Coffin initialed “M.C.” found in Cervantes search

The team of archaeologists and anthropologists searching for the remains of Miguel de Cervantes in the crypt of Madrid’s Convent of the Barefoot Trinitarians have found fragments of a casket with the initials “M.C.” on one of the pieces. The partial casket was found in one of the niches in the north wall along with rocks and some bone fragments. The initials are formed with half-inch tacks pressed into the wood. The tacks are made of an unknown metal and are corroded to a green color.

When researchers first examined the niche with an endoscope microcamera, they saw bone material, but they appeared to be a mix of at least 10 different individuals, including the remains of at least one infant. The mixture of skeletal remains and their position at the foot of the enclosure suggested this was not a primary burial but the result of a reinterral. After the forensic team removed the bones, they recovered the fragments of the coffin.

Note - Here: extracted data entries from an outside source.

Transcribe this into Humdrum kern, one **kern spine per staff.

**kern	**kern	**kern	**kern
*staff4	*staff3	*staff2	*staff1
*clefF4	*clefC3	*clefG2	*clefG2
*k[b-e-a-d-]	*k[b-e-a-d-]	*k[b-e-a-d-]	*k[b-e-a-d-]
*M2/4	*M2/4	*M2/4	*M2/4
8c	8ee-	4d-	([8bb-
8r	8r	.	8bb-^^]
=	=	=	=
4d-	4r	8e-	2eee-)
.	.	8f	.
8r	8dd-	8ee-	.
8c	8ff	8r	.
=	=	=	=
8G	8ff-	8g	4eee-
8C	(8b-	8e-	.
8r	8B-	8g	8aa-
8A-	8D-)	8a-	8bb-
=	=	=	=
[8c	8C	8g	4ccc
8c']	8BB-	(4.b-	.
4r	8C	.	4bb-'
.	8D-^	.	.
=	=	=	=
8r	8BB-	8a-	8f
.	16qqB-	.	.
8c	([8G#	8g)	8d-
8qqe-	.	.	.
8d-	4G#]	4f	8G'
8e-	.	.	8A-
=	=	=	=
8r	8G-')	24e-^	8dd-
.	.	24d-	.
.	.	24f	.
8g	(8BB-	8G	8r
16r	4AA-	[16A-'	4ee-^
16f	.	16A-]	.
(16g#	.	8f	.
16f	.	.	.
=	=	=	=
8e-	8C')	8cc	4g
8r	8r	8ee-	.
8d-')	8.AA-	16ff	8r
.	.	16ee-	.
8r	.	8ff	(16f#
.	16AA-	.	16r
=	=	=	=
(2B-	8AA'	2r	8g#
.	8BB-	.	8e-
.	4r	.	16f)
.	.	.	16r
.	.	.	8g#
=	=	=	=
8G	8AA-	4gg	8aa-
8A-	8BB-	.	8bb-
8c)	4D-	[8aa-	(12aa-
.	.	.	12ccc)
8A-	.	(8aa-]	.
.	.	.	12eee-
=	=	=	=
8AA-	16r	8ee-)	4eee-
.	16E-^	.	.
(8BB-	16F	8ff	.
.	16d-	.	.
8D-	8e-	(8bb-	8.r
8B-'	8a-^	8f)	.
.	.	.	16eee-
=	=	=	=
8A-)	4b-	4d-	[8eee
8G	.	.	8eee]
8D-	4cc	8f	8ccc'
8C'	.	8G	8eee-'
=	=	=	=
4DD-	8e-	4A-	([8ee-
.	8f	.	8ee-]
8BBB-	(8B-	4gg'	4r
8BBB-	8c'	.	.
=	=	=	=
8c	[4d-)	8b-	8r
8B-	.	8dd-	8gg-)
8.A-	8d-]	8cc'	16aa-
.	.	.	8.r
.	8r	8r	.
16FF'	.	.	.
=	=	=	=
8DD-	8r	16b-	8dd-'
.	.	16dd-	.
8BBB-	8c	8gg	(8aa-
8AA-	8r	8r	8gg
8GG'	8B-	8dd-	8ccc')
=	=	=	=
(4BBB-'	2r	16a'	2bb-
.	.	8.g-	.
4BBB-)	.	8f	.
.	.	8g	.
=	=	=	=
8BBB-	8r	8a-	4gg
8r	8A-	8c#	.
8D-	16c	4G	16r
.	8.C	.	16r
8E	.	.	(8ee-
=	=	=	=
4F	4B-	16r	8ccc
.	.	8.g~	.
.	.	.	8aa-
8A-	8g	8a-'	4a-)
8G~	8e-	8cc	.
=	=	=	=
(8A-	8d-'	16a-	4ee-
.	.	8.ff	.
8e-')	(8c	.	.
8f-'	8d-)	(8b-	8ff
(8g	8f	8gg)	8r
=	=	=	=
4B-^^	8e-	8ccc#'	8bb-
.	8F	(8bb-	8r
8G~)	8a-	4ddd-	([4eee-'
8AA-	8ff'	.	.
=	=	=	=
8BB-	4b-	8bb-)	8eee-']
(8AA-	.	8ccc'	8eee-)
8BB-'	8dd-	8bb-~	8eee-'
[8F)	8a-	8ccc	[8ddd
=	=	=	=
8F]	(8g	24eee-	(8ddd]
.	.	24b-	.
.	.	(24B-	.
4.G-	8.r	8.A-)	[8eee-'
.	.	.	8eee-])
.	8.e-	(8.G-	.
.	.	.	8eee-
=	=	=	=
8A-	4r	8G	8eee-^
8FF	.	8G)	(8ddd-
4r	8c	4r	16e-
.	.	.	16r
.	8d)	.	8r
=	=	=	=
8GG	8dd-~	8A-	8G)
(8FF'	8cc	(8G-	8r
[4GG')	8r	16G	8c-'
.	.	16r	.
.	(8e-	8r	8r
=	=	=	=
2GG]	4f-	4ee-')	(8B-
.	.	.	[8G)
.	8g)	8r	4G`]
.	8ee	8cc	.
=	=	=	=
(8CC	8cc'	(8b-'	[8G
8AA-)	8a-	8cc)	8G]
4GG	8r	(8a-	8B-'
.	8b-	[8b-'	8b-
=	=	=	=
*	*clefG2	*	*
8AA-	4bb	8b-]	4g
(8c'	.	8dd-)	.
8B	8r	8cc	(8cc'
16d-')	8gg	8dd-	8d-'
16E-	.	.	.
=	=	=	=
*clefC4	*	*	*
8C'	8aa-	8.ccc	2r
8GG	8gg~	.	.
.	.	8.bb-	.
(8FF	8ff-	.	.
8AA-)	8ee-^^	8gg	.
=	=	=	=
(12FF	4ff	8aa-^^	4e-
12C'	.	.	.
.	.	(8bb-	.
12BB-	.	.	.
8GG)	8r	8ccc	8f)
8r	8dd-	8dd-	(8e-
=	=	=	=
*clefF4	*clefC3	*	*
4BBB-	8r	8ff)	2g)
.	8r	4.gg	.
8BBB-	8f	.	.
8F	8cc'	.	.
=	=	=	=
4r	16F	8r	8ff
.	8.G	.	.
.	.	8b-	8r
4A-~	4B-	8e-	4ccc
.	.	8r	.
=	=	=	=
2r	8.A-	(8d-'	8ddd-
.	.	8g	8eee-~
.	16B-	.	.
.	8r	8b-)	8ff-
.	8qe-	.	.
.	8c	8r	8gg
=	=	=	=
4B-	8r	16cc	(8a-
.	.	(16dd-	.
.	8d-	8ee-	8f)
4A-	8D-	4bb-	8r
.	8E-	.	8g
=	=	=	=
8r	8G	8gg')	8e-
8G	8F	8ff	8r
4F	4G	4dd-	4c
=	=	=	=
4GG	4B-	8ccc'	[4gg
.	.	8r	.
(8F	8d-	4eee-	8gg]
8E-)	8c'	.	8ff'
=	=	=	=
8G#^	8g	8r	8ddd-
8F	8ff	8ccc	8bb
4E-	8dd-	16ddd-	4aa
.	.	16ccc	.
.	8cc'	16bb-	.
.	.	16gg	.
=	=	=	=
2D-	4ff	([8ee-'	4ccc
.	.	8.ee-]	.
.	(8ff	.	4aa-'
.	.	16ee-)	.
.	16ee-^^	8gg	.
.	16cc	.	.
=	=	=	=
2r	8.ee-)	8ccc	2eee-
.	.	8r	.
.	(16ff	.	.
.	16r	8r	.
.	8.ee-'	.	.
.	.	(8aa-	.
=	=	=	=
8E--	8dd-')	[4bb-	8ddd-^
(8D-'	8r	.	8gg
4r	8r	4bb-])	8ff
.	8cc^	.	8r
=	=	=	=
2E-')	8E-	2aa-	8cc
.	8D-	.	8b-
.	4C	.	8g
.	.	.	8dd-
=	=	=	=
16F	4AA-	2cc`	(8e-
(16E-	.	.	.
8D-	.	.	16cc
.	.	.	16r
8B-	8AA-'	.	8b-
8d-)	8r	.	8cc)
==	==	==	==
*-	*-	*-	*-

The discovery was made on Saturday around noon. Earlier that morning the press had been allowed into the crypt to take pictures and observe the CSI-style team at work (hence this story). There was some excitement at the time when a group of researchers gathered around one of the gravesites found 4.8 meters under the floor which was outlined by a perimeter of bricks. Those remains turned out to be those of a young child under seven years of age at time of death.

It was Sunday when the team realized upon close examination of the coffin pieces that while moisture and insects had caused the coffin to fall to pieces, a significant piece from the head of the wooden casket had survived. Because sometimes in life luck happens, that piece had the initials tacked into it.

As suggestive as this find is, it doesn’t allow anything like a conclusion right now. There could have been another individual with the initials M.C. buried in the convent crypt. It could have been Cervantes’ coffin but his bones may have been lost in transit. It could be his coffin and his bones but we’ll never know because the remains are insufficient to determine identity.

The forensic anthropologists are now separating out all the bones exhumed from the niche. First the bones of children, which are easily distinguished from those of adults, will be isolated from the pile. Then the team will arrange the rest by sex and examine any adult male remains for indications that they once formed the endoskeletal structure of the great writer of the Spanish Golden Age: atrophy in the metacarpals of the left hand and bullet wounds in the chest from shots Cervantes took at the Battle of Lepanto, advanced tooth loss, kyphosis (aka, a hunchback) brought on by severe arthritis.

In addition to osteological evidence, researchers are also looking at the coffin itself to see if its consistent with the coffin that would have held Cervantes. The wood can be radiocarbon dated, or maybe even tree-ring dated if their luck holds, and textile fragments amidst the decaying organic material may be identifiable as part of the Franciscan religious habit in which Cervantes, who joined the Third Order of St. Francis shortly before his death, was buried.